### TASK GOAL
Your task is to repeat exactly the lines below between the line holding "vfov_deg: 7.4" and the line holding "exposure_s: 1/30", inclusive, and only those.

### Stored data
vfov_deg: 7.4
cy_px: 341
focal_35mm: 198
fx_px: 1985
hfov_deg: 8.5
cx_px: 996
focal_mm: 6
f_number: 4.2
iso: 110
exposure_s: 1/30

--

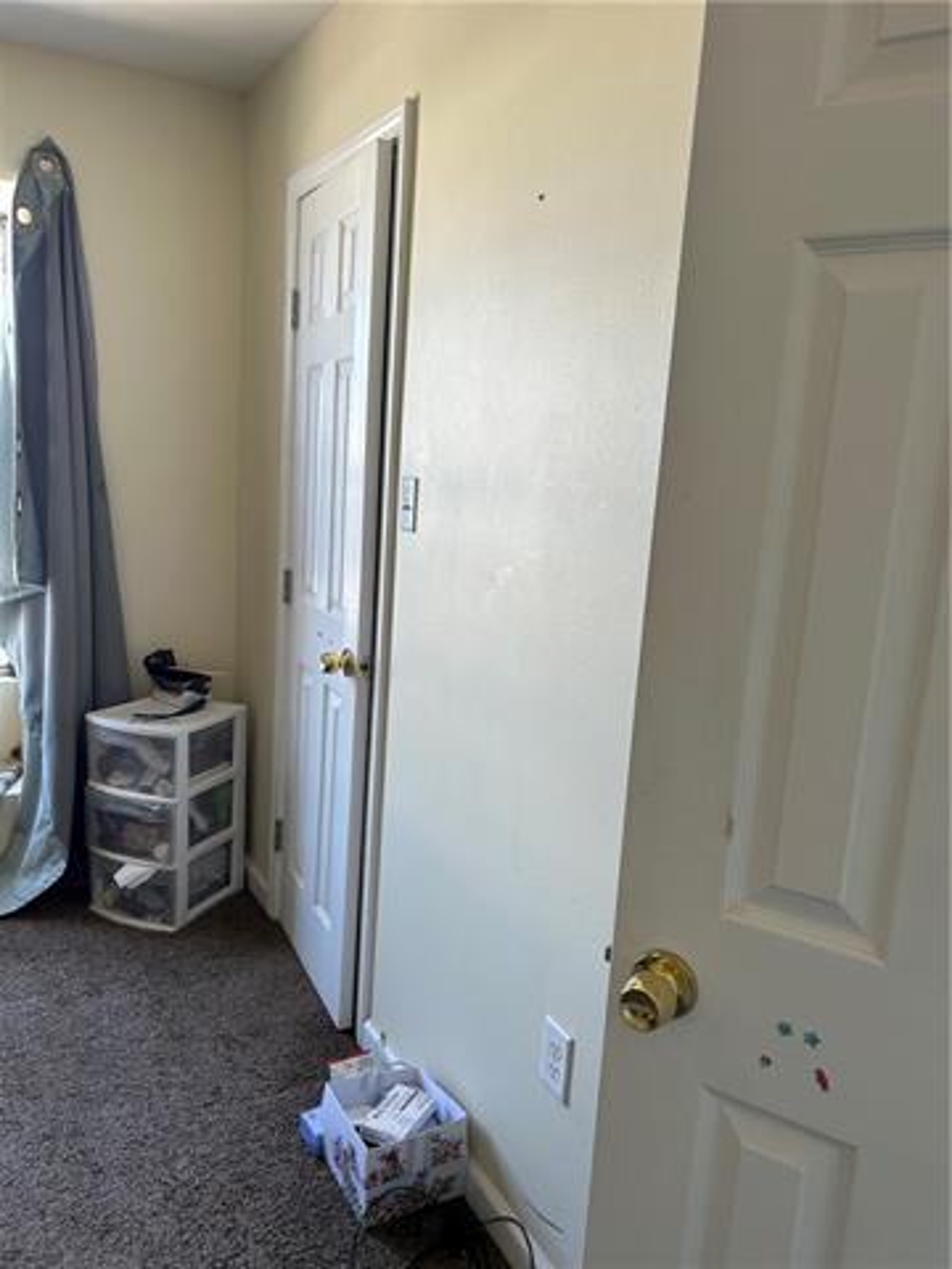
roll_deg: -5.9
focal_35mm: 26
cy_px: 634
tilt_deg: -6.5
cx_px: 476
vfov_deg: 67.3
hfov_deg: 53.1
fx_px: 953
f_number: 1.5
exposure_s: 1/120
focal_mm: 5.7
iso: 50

==

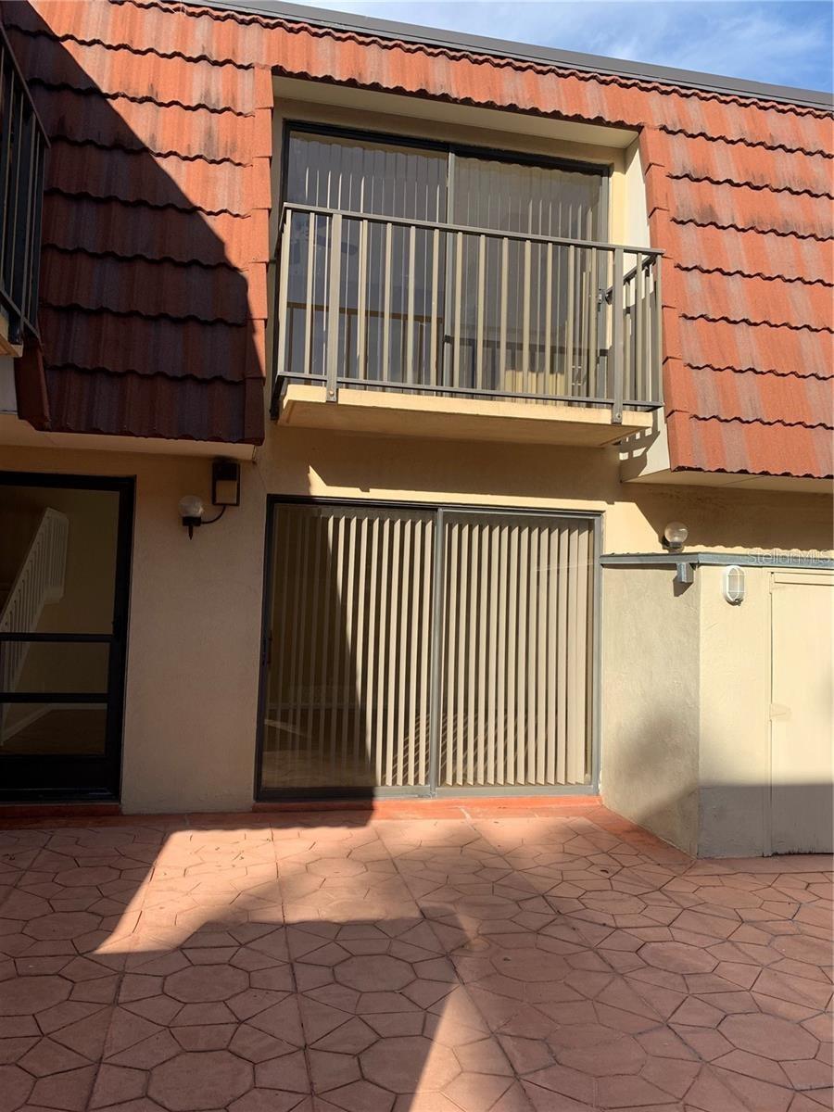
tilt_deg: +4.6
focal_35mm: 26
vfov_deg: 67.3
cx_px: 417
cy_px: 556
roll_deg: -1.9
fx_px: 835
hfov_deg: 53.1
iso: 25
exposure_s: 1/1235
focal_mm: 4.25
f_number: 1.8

### ANSWER BOX
vfov_deg: 7.4
cy_px: 341
focal_35mm: 198
fx_px: 1985
hfov_deg: 8.5
cx_px: 996
focal_mm: 6
f_number: 4.2
iso: 110
exposure_s: 1/30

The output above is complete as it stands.